In this lab you will construct an assembly routine that puts the ASCII representation of an input string in memory at a specified location. The LC-­‐3 machine language provides several useful TRAP calls for I/O (Patt 2e Appendix A, p 541). For example, GETC (TRAP x20) gets one character from the keyboard and places its ASCII code in R0. OUT (TRAP x21) performs the opposite function – it takes the contents of R0 and outputs the specified character (using ASCII encoding) to the display.

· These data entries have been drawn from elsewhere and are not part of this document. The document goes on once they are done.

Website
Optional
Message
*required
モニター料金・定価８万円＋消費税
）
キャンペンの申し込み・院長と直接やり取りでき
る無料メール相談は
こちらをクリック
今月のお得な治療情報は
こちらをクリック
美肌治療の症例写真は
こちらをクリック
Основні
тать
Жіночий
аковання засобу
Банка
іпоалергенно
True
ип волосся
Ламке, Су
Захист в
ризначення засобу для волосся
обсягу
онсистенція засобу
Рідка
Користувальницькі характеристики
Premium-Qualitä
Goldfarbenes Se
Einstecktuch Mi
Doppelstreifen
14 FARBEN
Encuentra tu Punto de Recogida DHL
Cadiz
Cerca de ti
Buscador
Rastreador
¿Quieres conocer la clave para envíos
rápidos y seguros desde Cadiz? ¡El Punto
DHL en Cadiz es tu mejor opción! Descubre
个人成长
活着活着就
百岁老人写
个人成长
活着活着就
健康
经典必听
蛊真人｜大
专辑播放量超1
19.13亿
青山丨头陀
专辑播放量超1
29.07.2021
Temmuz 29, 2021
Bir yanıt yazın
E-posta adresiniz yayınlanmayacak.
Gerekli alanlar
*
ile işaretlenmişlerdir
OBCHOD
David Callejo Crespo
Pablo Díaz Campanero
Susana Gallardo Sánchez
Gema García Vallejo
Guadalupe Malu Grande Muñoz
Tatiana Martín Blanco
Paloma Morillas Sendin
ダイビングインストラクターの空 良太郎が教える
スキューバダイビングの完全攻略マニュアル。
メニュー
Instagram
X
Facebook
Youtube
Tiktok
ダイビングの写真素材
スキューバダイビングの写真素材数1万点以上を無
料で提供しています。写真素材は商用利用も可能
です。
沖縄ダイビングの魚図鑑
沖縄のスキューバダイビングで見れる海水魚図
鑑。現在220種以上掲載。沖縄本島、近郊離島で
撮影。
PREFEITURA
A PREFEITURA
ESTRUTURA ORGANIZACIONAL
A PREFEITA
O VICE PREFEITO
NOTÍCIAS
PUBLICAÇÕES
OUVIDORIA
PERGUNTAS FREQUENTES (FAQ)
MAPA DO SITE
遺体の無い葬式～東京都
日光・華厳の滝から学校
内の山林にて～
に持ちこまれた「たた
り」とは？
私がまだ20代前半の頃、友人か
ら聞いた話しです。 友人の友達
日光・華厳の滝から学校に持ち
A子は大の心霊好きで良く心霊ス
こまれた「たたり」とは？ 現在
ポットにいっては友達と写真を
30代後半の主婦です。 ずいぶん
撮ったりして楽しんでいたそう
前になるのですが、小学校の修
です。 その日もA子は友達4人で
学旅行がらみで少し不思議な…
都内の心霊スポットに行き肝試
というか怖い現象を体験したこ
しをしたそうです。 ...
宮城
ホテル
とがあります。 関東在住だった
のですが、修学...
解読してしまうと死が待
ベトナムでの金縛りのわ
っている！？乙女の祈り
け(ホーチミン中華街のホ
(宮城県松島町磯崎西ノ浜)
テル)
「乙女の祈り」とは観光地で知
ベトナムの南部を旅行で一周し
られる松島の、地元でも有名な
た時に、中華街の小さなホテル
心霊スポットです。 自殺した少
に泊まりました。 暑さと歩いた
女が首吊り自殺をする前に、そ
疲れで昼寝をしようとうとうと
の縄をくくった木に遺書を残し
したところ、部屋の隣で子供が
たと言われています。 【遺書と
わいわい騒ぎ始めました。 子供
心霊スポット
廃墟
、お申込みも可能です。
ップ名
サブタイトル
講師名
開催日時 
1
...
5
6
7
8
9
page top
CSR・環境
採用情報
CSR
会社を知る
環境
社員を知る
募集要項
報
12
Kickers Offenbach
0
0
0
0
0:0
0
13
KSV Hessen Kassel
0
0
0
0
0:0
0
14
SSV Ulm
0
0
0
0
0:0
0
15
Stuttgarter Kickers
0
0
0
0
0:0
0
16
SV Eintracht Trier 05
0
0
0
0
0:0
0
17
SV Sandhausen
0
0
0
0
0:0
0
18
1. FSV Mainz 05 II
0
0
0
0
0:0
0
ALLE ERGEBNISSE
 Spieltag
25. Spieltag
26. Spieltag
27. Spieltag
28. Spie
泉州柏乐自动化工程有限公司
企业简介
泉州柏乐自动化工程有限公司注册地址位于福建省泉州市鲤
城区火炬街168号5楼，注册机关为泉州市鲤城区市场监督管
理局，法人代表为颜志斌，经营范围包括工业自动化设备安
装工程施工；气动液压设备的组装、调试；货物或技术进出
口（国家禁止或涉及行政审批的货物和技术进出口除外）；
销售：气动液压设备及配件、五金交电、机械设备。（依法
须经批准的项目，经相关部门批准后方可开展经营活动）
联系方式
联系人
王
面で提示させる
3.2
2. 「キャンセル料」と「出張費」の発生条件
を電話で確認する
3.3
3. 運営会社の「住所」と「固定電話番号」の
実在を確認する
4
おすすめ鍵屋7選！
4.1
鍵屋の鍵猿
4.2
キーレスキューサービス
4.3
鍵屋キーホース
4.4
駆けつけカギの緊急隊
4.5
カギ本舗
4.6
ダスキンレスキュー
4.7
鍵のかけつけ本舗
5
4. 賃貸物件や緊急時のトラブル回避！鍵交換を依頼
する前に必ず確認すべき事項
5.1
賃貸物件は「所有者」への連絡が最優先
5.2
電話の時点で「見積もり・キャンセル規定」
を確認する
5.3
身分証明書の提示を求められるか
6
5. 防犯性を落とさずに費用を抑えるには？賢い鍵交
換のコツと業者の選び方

The LC-­‐3 provides two output TRAPS for strings: PUTS (TRAP x22) and PUTSP (TRAP x24). Both of these expect (in R0) a starting address for a string, and output the encoded string to the display. Your task is to produce two programs that provide the “opposite” function of PUTS and PUTSP – that is, they take a string as input and place the string into memory at a location specified in R0. You will create two separate stand-­‐alone programs: one for GETS and one for GETSP. The programs do not need to be implemented as subroutines or TRAP calls.

Using the LC-­‐3 simulator, you will construct an assembly-­‐level program that prompts the user for a string (the end of the string will be delimited by the character x0A, the ASCII character “Enter”). You will store the ASCII string representation of this input (including a terminating NULL character) in memory. The “Enter” character should not be considered part of the string and thus should not be stored. For the purposes of demonstration, I would like you to store the string at address x3100 (add the appropriate code to your program) and show that you have successfully stored the string by printing it back to the display using PUTS or PUTSP. Your program will be located in memory at location .ORIG x3000.

The following is an example output for both GETS.asm and GETSP.asm:

Enter string to echo: Go Raiders!

Go Raiders!

-----Halting the processor -----

WHAT TO TURN IN

Use the course web site to turn in your well-­‐commented Assembly code (.asm files) – one should be named GETS.ASM and the other GETSP.ASM. Note: Well-­‐commented means “easy to follow high-­‐level flow and design decisions”. You do not have to comment every line of code, but you should have high-­‐level comments for each 3-­‐10 lines that represent a functional block of code or high-­‐level idea.

GRADING

A key element of assembly language programming is documenting your code in such a way that your intended algorithm is easy to understand. As such, a significant portion of the points for this lab are based upon your comments/documentation.

Points we be assigned out of a maximum of 50 as follows:

20 points: Project correctly implements GETS.

15 points: Project correctly implements GETSP.

15 points: In-­‐line documentation (comments) and programming style (no spaghetti code).